╭─ Text provided
Import necessary packages.

In [2]:
import os
import numpy as np
import torch as T
import torch.nn as nn
import torch.optim as optim
import torch.nn.functional as F
import matplotlib.pyplot as plt
from torch.distributions import Normal

import warnings
warnings.filterwarnings('ignore')
from gym.wrappers import RecordVideo
import gym
import pybullet_envs
np.bool8 = np.bool_
from tqdm.notebook import trange
from IPython.display import Video

Gym has been unmaintained since 2022 and does not support NumPy 2.0 amongst other critical functionality.
Please upgrade to Gymnasium, the maintained drop-in replacement of Gym, or contact the authors of your software and request that they upgrade.
See the migration guide at https://gymnasium.farama.org/introduction/migration_guide/ for additional information.
  return datetime.utcnow().replace(tzinfo=utc)


## 📈 Utility codes

We will use this utility function to visualize the training progress.

In [3]:
def plot_learning_curve(x, filename, save_plot=True):
    avg_x = [np.mean(x[np.max([0, i - 100]):i]) for i in range(len(x))]
    plt.figure(dpi=200)
    plt.title('Learning Curve')
    plt.plot(range(len(x)), x, label='score', alpha=0.3)
    plt.plot(range(len(avg_x)), avg_x, label='average score')
    plt.xlabel('Episode')
    plt.ylabel('Score')
    plt.legend()
    plt.grid()
    if save_plot:
        plt.savefig(filename + '.png')
    plt.show()

This class implements a **Replay Buffer** to store and sample transitions of the form $(s_t, a_t, r_t, s_{t+1}, d_t)$ to break correlation in updates for stability in mini-batch stochastic gradient descent.


In [4]:
class ReplayBuffer:
    def __init__(self, buffer_size, state_dims, action_dims):
        self.buffer_size = buffer_size
        self.ptr = 0
        self.is_full = False


        # TODO: Initialize buffer arrays to store states, next states, actions, rewards, and done flags
        self.states = np.zeros((buffer_size, state_dims), dtype=np.float32)
        self.next_states = np.zeros((buffer_size, state_dims), dtype=np.float32)
        self.actions = np.zeros((buffer_size, action_dims), dtype=np.float32)
        self.rewards = np.zeros((buffer_size, 1), dtype=np.float32)
╰─
╭─ Data provided
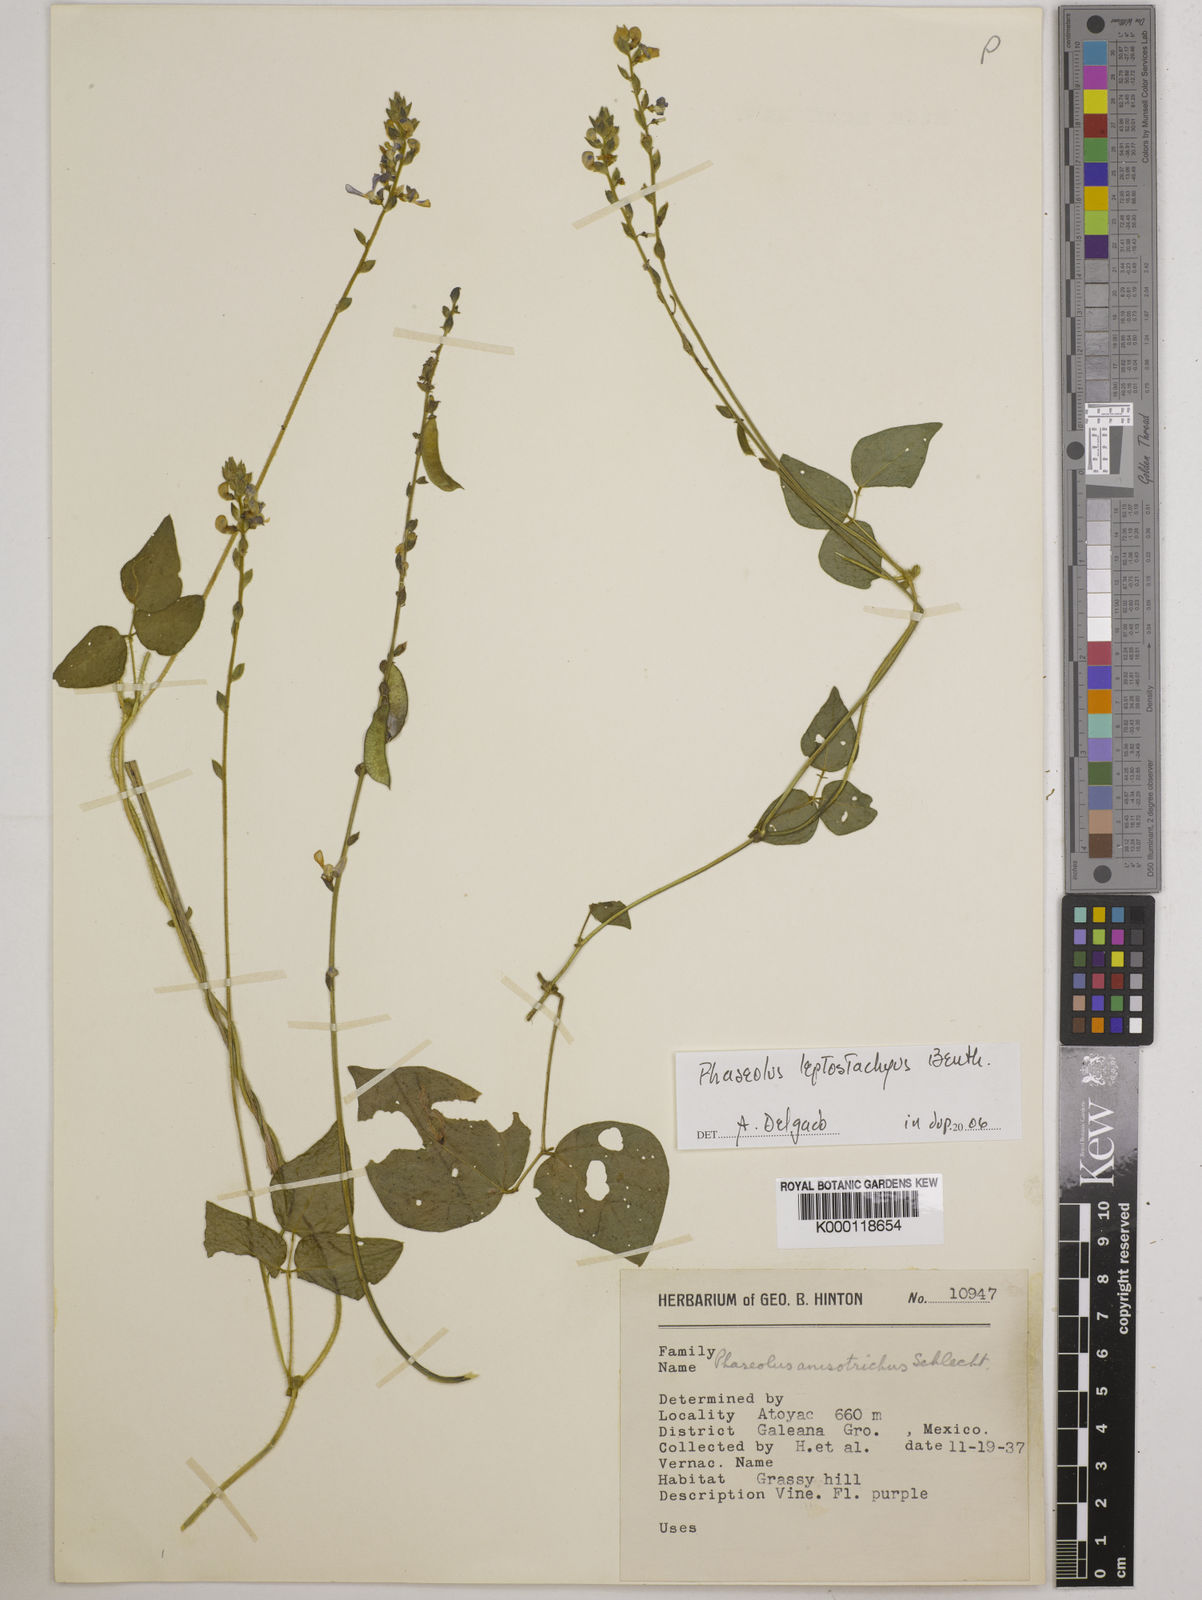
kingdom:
╰─
[Challenge 1]
According to the reinforcement learning notebook, what should users upgrade to instead of Gym?
[Challenge 2]
Resume the reinforcement learning notebook after its final line of code and continue writing it.

[Expected answer 1]
Gymnasium, the maintained drop-in replacement of Gym.

[Expected answer 2]
        self.dones = np.zeros((buffer_size, 1), dtype=np.float32)

    def store_transition(self, state, action, reward, state_, done):
        # TODO : Store the transition in the replay buffer
        self.states[self.ptr] = state
        self.actions[self.ptr] = action
        self.rewards[self.ptr] = reward
        self.next_states[self.ptr] = state_
        self.dones[self.ptr] = done

        self.ptr = (self.ptr + 1) % self.buffer_size
        if self.ptr == 0:
            self.is_full = True


    def load_batch(self, batch_size):
        # TODO: Sample a random batch of transitions from the buffer

        max_mem = self.buffer_size if self.is_full else self.ptr
        batch_indices = np.random.choice(max_mem, batch_size, replace=False)

        states = self.states[batch_indices]
        actions = self.actions[batch_indices]
        rewards = self.rewards[batch_indices]
        next_states = self.next_states[batch_indices]
        dones = self.dones[batch_indices]

        return states, actions, rewards, states_, done

## 🧱 Neural Networks

This cell defines three core neural networks used in SAC:

- **Critic Network:**
Estimates the **Q-value function** $ Q(s, a) $. Two critics are used to mitigate overestimation bias.

- **Value Network:**
Estimates the **state value function** $ V(s) $, used to train the actor and as a baseline.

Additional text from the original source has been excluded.